Which was pretty bleeding-edge at the time, since the first blade server was 2001. So not sure what your point about the government is - they weren't late to the party, far from it.
He should consider using virtualization to increase his uptime since he is worried about multiple important systems on a single server. Virtualization gives you such good yields in consolidation, you can come out ahead while still using redundancy features like VMware FaultTolerance. Your vm runs "in-step" on two hosts, and will survive even if either host fails. Just requires 2X the used memory. That's still only the most extreme case though like for databases, as most servers should be able to survive a reboot (which is what happens when your host dies and there is capacity left in your cluster. The VM powers back up on another host.
I'll accept the idea that somewhere somebody has so many servers and so little space that a blade center was the only way they could achieve the density they needed.
Except I've never seen it -- all the blade centers I've ever seen have been partially full and the equivilent 1U and 2U servers probably would have fit in the same or less space than the blade chasis was occupying.

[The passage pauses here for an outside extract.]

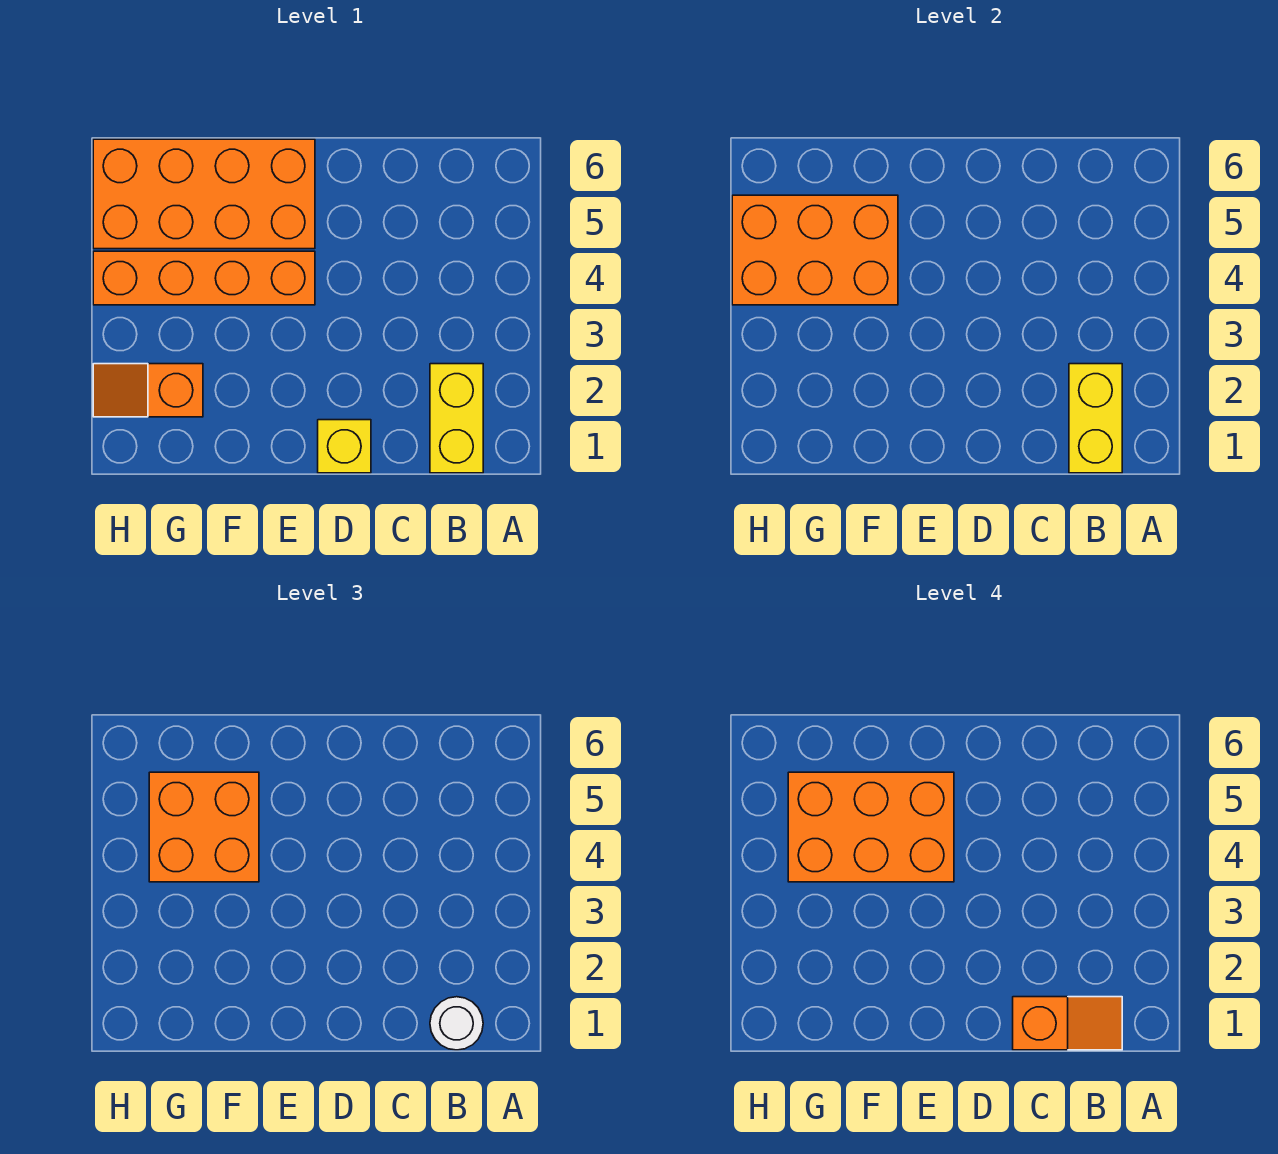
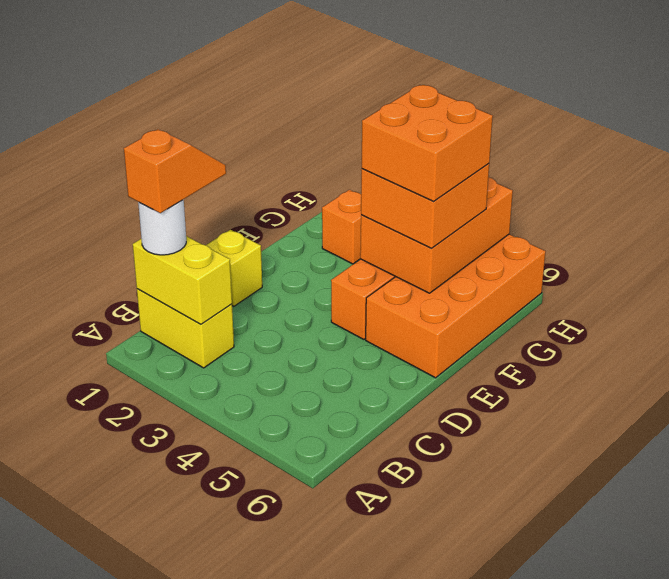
orange slope B1:C1 level 4 top C -> orange slope B1:C1 level 4 top B
orange brick E4:G5 level 4 -> orange brick F4:G5 level 4

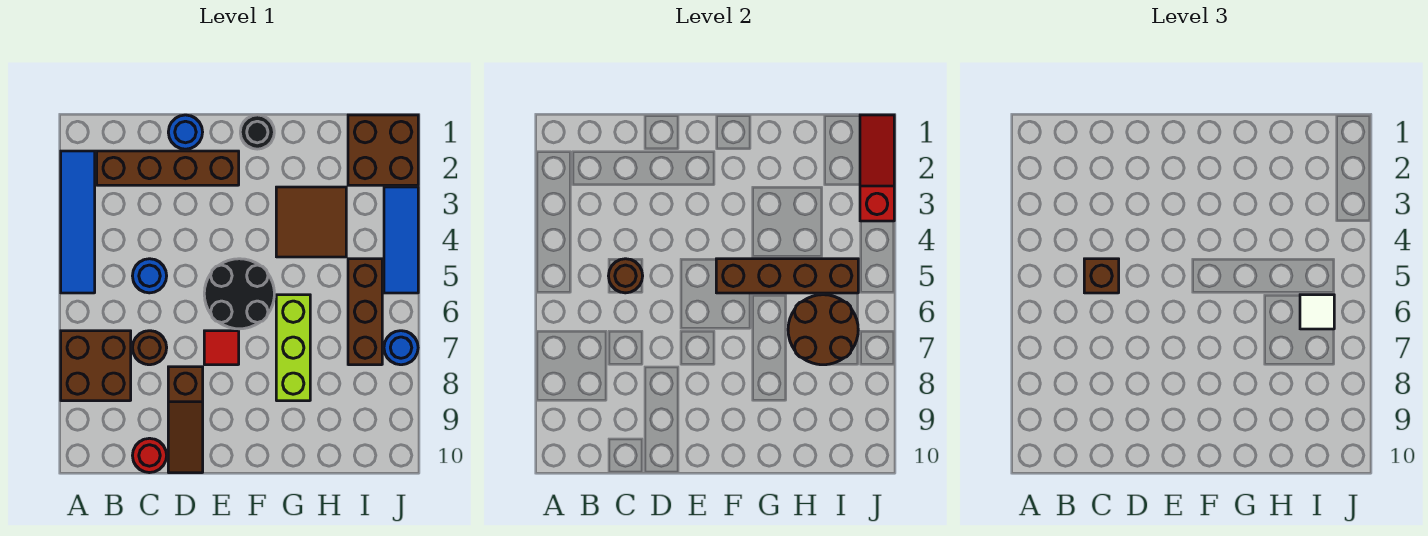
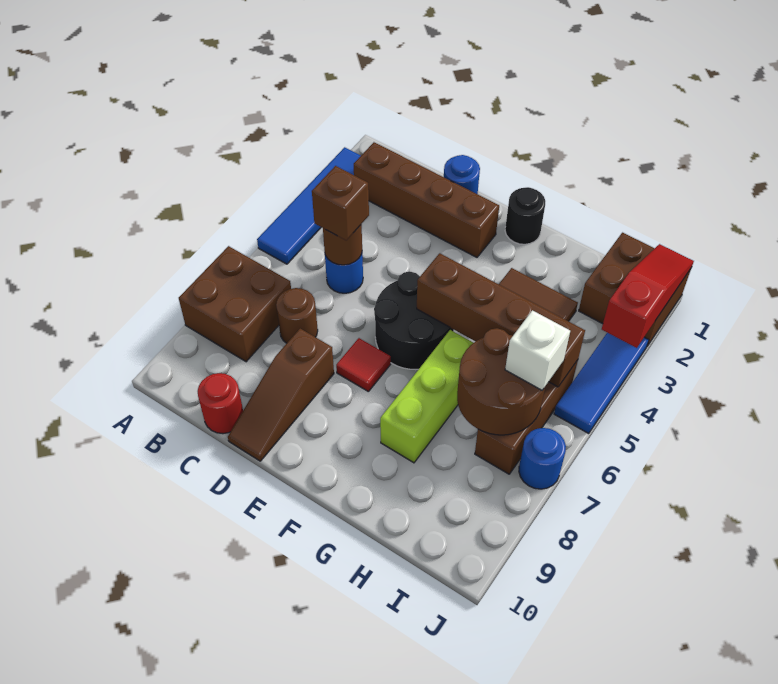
white tile I6 level 3 -> white brick I6 level 3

And almost always there's a mongolian clusterfuck when they decide to add blades to the chasis -- which they inevitably do, because they have so much money sunk into the blades that there's no way out from under it.
The mongolian clusterfuck is the result of the byzantine cofiguration rules each vendor has for determining a blade's NIC or FC mapping with the blade center's (overpriced) internal switch bays. Half or full height? LoM or mezzanine slot? Which mez slot? Which blade slot? Oh, you want an extra NIC on that blade? Sorry, the mapping requires an additional switching module which will cost you more than any decent L3 48 port gig switch.

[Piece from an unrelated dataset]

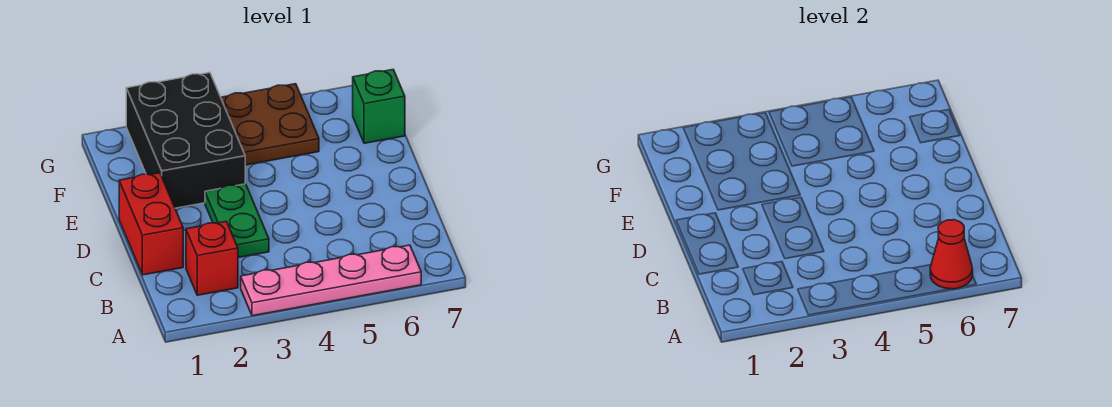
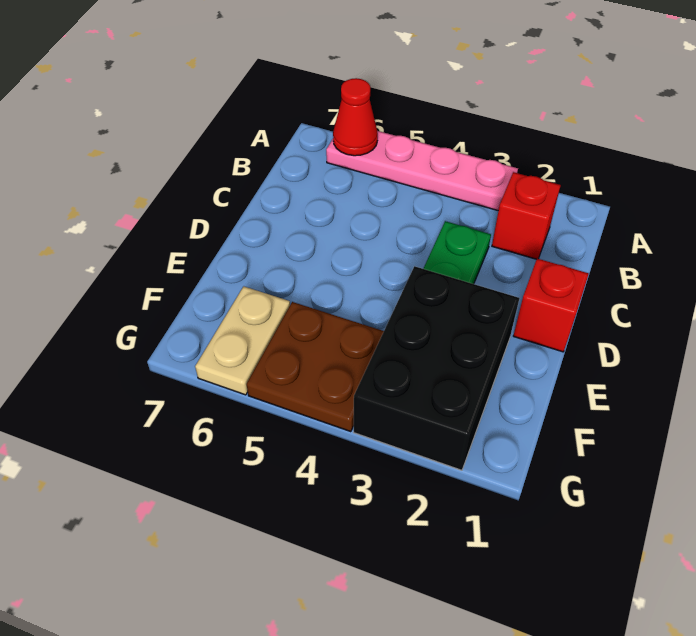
red brick C1:D1 level 1 -> red brick D1 level 1
none -> tan plate F6:G6 level 1
green brick F7 level 1 -> none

Whatever the savings from the blade center (and maybe in some metered situation there is power savings of couple hundred watts) is easily lost in hours of troubleshooting when trying to do something different.
Blade centers always look like some kind of pre-virtualization version of server consolidation that became obsolete once 24U of servers could easily be run on 8U or less of VM host and SAN. They would be a lot more interesting if their mapping regeimes weren't hard wired -- blade advocates give me blahblah "point of failure" about a switchable/configurable backplane.
I have just put in a Blade / VM configuration at a school (don't ask what they were running before, you don't want to know).
Our DR plan is that we have an identical rack at another location with blades / storage / VM's / etc. on hot-standby
Our DDR (double-disaster recovery!) plan is to restore the VM's we have to somewhere else, e.g. cloud provider, if something prevents us operating on that plan.
The worries I have are that storage is integrated into the blade server (a SPOF on its own, but at least we have multiple blade servers mirroring that data), and that we are relying on a single network to join them.
The DDR plan is literally there for "we can't get on site" scenarios, and involves spinning up copies of instances on an entirely separate network, including external numbering. It's not a big deal for us, we are merely a tiny school, but if even we're thinking of that and seeing those SPOF's, you'd think someone writing their article into Slashdot would see that too.
All the hardware in the world is useless if that fibre going into the IT office breaks, or a "single" RAID card falls over (or the RAID even degrades, affecting performance). It seems pretty obvious. Two of everything, minimum. And thus two ways to get to everything, minimum.
If you can't count two or more of everything, then you can't (in theory) safely smash one of anything and continue. Whether that's a blade server, power cord, network switch, wall socket, building generator, or whatever, it's the same. And it's blindingly obvious why that is.